• **ACTION ITEM**
State how many lines in the listing below contain the word "they". Reply with the number alone.
= Beginning of Section =
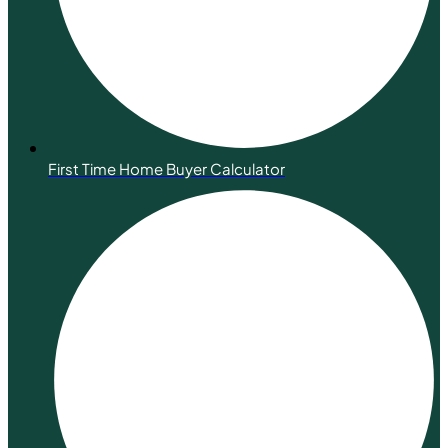
First Time Home Buyer Calculator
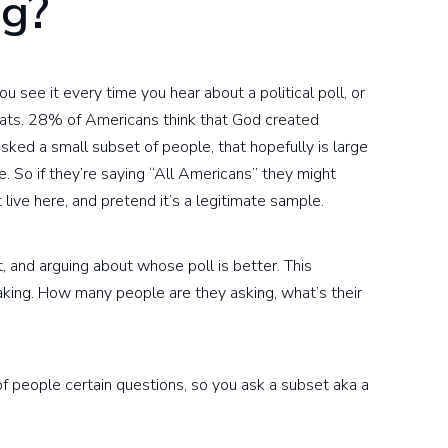
ng?
ou see it every time you hear about a political poll, or
cats. 28% of Americans think that God created
sked a small subset of people, that hopefully is large
. So if they’re saying “All Americans” they might
live here, and pretend it’s a legitimate sample.
ent, and arguing about whose poll is better. This
taking. How many people are they asking, what’s their
of people certain questions, so you ask a subset aka a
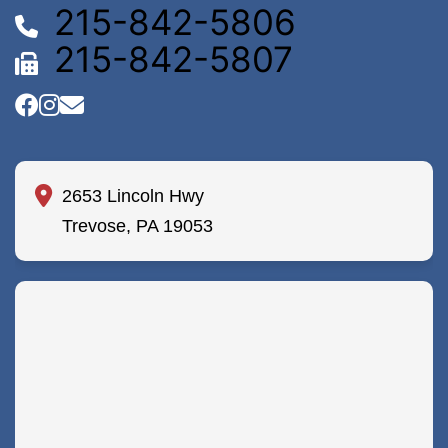
215-842-5806
215-842-5807
2653 Lincoln Hwy
Trevose, PA 19053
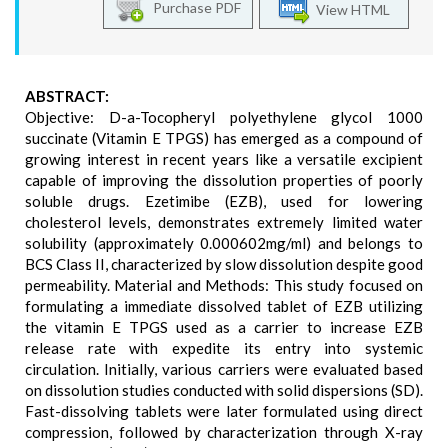
Purchase PDF
View HTML
ABSTRACT:
Objective: D-a-Tocopheryl polyethylene glycol 1000
succinate (Vitamin E TPGS) has emerged as a compound of
growing interest in recent years like a versatile excipient
capable of improving the dissolution properties of poorly
soluble drugs. Ezetimibe (EZB), used for lowering
cholesterol levels, demonstrates extremely limited water
solubility (approximately 0.000602mg/ml) and belongs to
BCS Class II, characterized by slow dissolution despite good
permeability. Material and Methods: This study focused on
formulating a immediate dissolved tablet of EZB utilizing
the vitamin E TPGS used as a carrier to increase EZB
release rate with expedite its entry into systemic
circulation. Initially, various carriers were evaluated based
on dissolution studies conducted with solid dispersions (SD).
Fast-dissolving tablets were later formulated using direct
compression, followed by characterization through X-ray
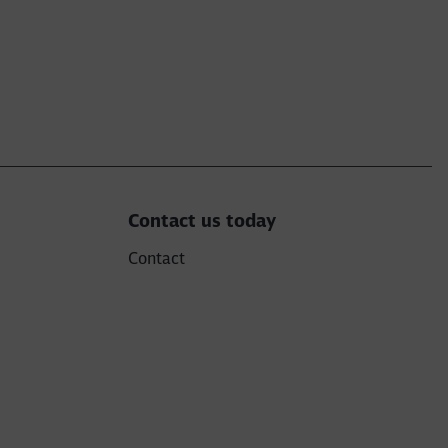
Contact us today
Contact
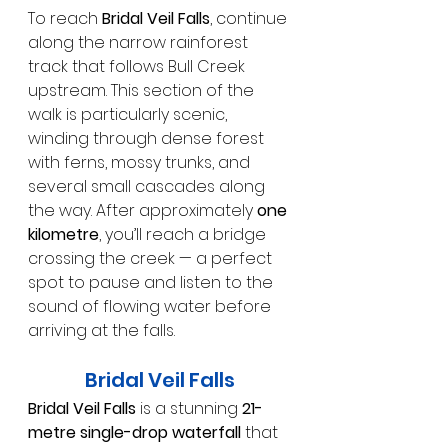
To reach 
Bridal Veil Falls
, continue 
along the narrow rainforest 
track that follows Bull Creek 
upstream. This section of the 
walk is particularly scenic, 
winding through dense forest 
with ferns, mossy trunks, and 
several small cascades along 
the way. After approximately 
one 
kilometre
, you’ll reach a bridge 
crossing the creek — a perfect 
spot to pause and listen to the 
sound of flowing water before 
arriving at the falls.
Bridal Veil Falls
Bridal Veil Falls
 is a stunning 
21-
metre single-drop waterfall
 that 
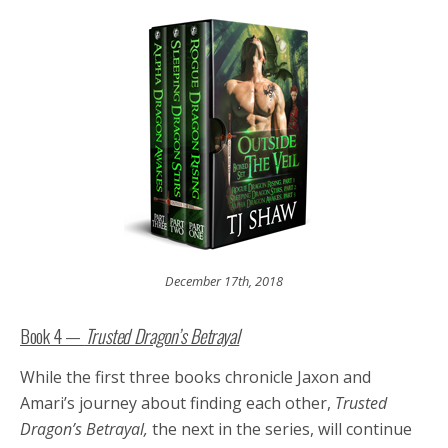
December 17th, 2018
Book 4 —
Trusted Dragon’s Betrayal
While the first three books chronicle Jaxon and
Amari’s journey about finding each other,
Trusted
Dragon’s Betrayal,
the next in the series, will continue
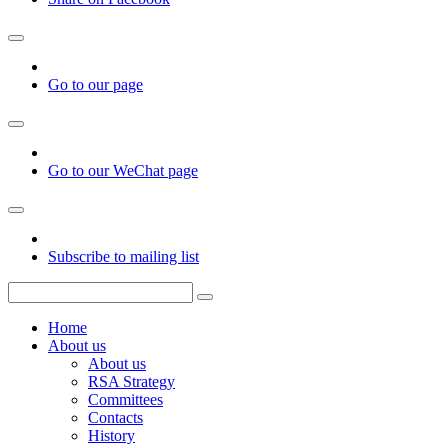
Go to our page
Go to our WeChat page
Subscribe to mailing list
Home
About us
About us
RSA Strategy
Committees
Contacts
History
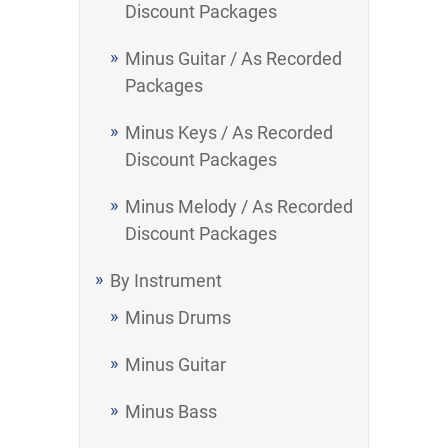
Discount Packages
Minus Guitar / As Recorded
Packages
Minus Keys / As Recorded
Discount Packages
Minus Melody / As Recorded
Discount Packages
By Instrument
Minus Drums
Minus Guitar
Minus Bass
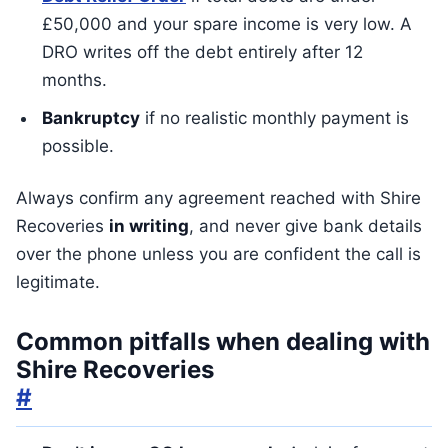
£50,000 and your spare income is very low. A
DRO writes off the debt entirely after 12
months.
Bankruptcy
if no realistic monthly payment is
possible.
Always confirm any agreement reached with Shire
Recoveries
in writing
, and never give bank details
over the phone unless you are confident the call is
legitimate.
Common pitfalls when dealing with
Shire Recoveries
#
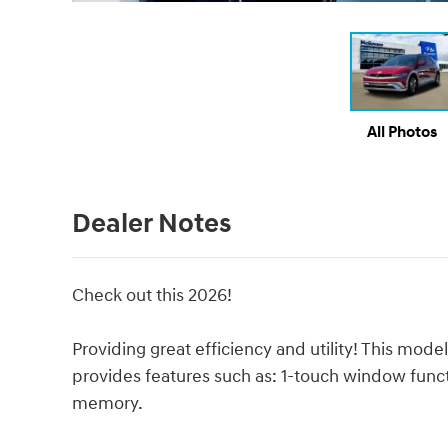
All Photos
Dealer Notes
Check out this 2026!
Providing great efficiency and utility! This m
provides features such as: 1-touch window functi
memory.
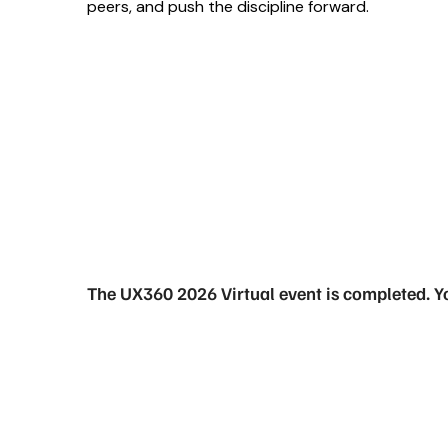
peers, and push the discipline forward.
The UX360 2026 Virtual event is completed. Y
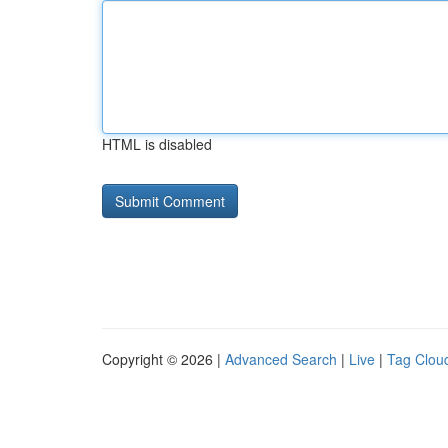
HTML is disabled
Copyright © 2026 |
Advanced Search
|
Live
|
Tag Clou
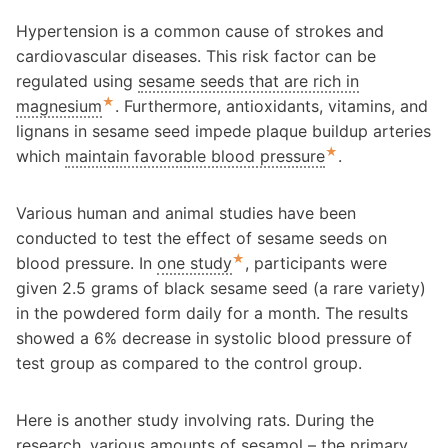
Hypertension is a common cause of strokes and
cardiovascular diseases. This risk factor can be
regulated using
sesame seeds that are rich in
★
magnesium
. Furthermore, antioxidants, vitamins, and
lignans in sesame seed impede plaque buildup arteries
★
which
maintain favorable blood pressure
.
Various human and animal studies have been
conducted to test the effect of sesame seeds on
★
blood pressure. In
one study
, participants were
given 2.5 grams of black sesame seed (a rare variety)
in the powdered form daily for a month. The results
showed a 6% decrease in systolic blood pressure of
test group as compared to the control group.
Here is another study involving rats. During the
research, various amounts of sesamol – the primary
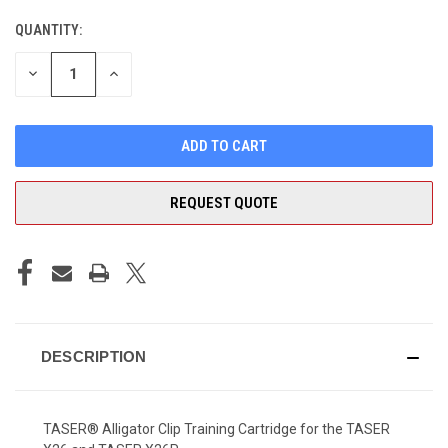
QUANTITY:
CURRENT
STOCK:
DECREASE
INCREASE
QUANTITY
QUANTITY
OF
OF
UNDEFINED
UNDEFINED
REQUEST QUOTE
DESCRIPTION
TASER® Alligator Clip Training Cartridge for the TASER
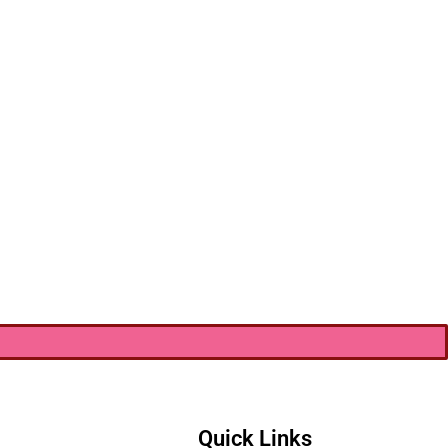
Quick Links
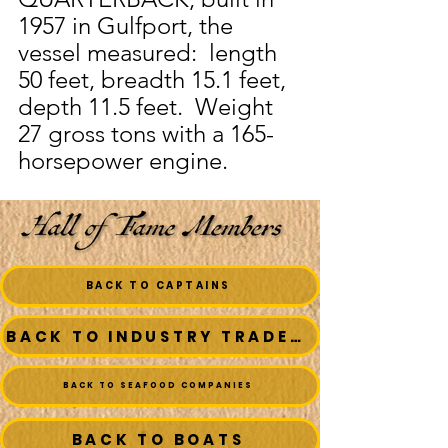
1957 in Gulfport, the 
vessel measured:  length 
50 feet, breadth 15.1 feet, 
depth 11.5 feet.  Weight 
27 gross tons with a 165-
horsepower engine.
BACK TO CAPTAINS
BACK TO INDUSTRY TRADESMEN
BACK TO SEAFOOD COMPANIES
BACK TO BOATS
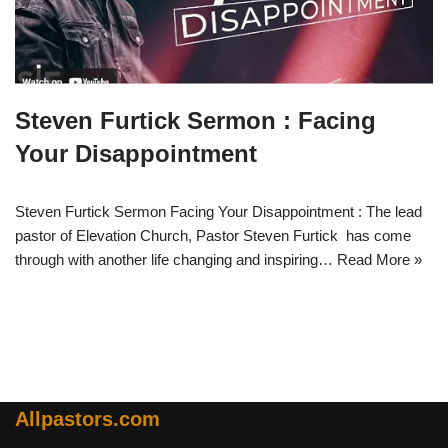
Steven Furtick Sermon : Facing
Your Disappointment
Steven Furtick Sermon Facing Your Disappointment : The lead
pastor of Elevation Church, Pastor Steven Furtick has come
through with another life changing and inspiring…
Read More »
Allpastors.com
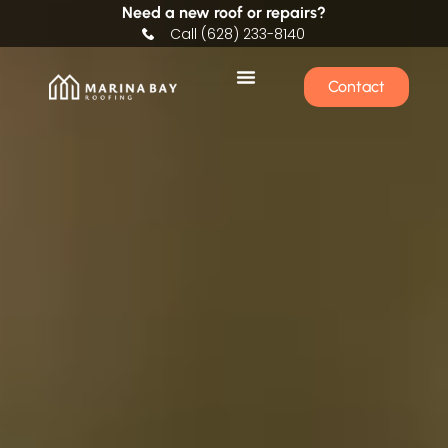
Need a new roof or repairs?
Call (628) 233-8140
Contact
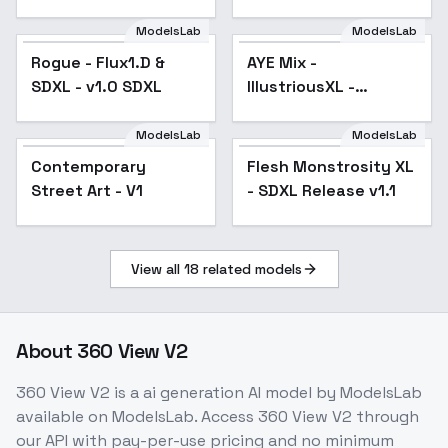
SDXL
ModelsLab
ModelsLab
Rogue - Flux1.D &
Popular
AYE Mix -
SDXL - v1.0 SDXL
IllustriousXL -
AnimeV0.2
ModelsLab
ModelsLab
Contemporary
Flesh Monstrosity XL
Popular
Street Art - V1
- SDXL Release v1.1
View all
18
related models
About
360 View V2
360 View V2
is a
ai generation
AI model
by ModelsLab
available on ModelsLab. Access
360 View V2
through
our API with pay-per-use pricing and no minimum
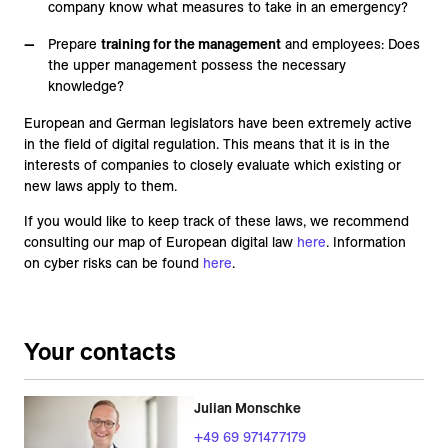
company know what measures to take in an emergency?
Prepare
training for the management
and employees: Does
the upper management possess the necessary
knowledge?
European and German legislators have been extremely active
in the field of digital regulation. This means that it is in the
interests of companies to closely evaluate which existing or
new laws apply to them.
If you would like to keep track of these laws, we recommend
consulting our map of European digital law
here
. Information
on cyber risks can be found
here
.
Your contacts
Julian Monschke
+49 69 971477179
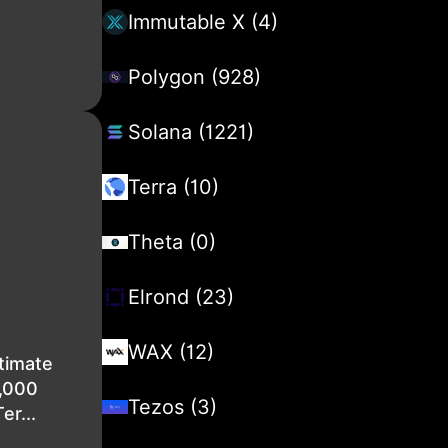
Immutable X (4)
Polygon (928)
Solana (1221)
Terra (10)
Theta (0)
Elrond (23)
WAX (12)
timate
2,000
Tezos (3)
er...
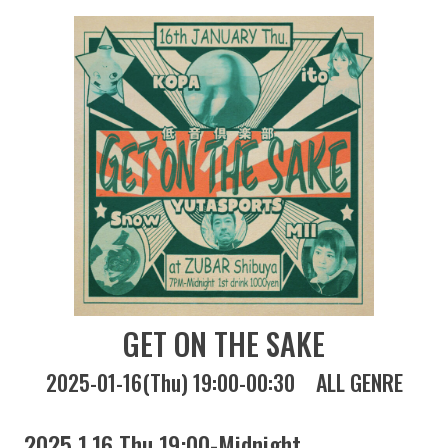
GET ON THE SAKE
2025-01-16(Thu) 19:00-00:30
ALL GENRE
2025 1.16 Thu 19:00-Midnight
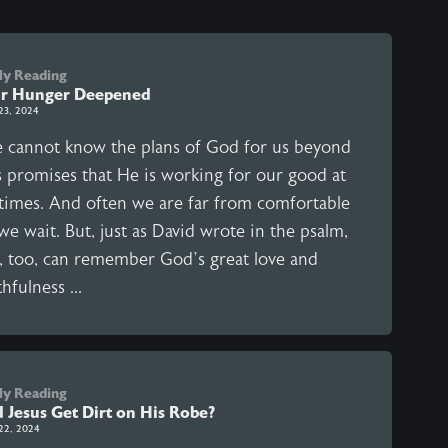
ly Reading
r Hunger Deepened
23, 2024
 cannot know the plans of God for us beyond
s promises that He is working for our good at
l times. And often we are far from comfortable
we wait. But, just as David wrote in the psalm,
, too, can remember God’s great love and
thfulness ...
ly Reading
d Jesus Get Dirt on His Robe?
22, 2024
= End of Section =
• **SOLUTION TO THE PROBLEM**
2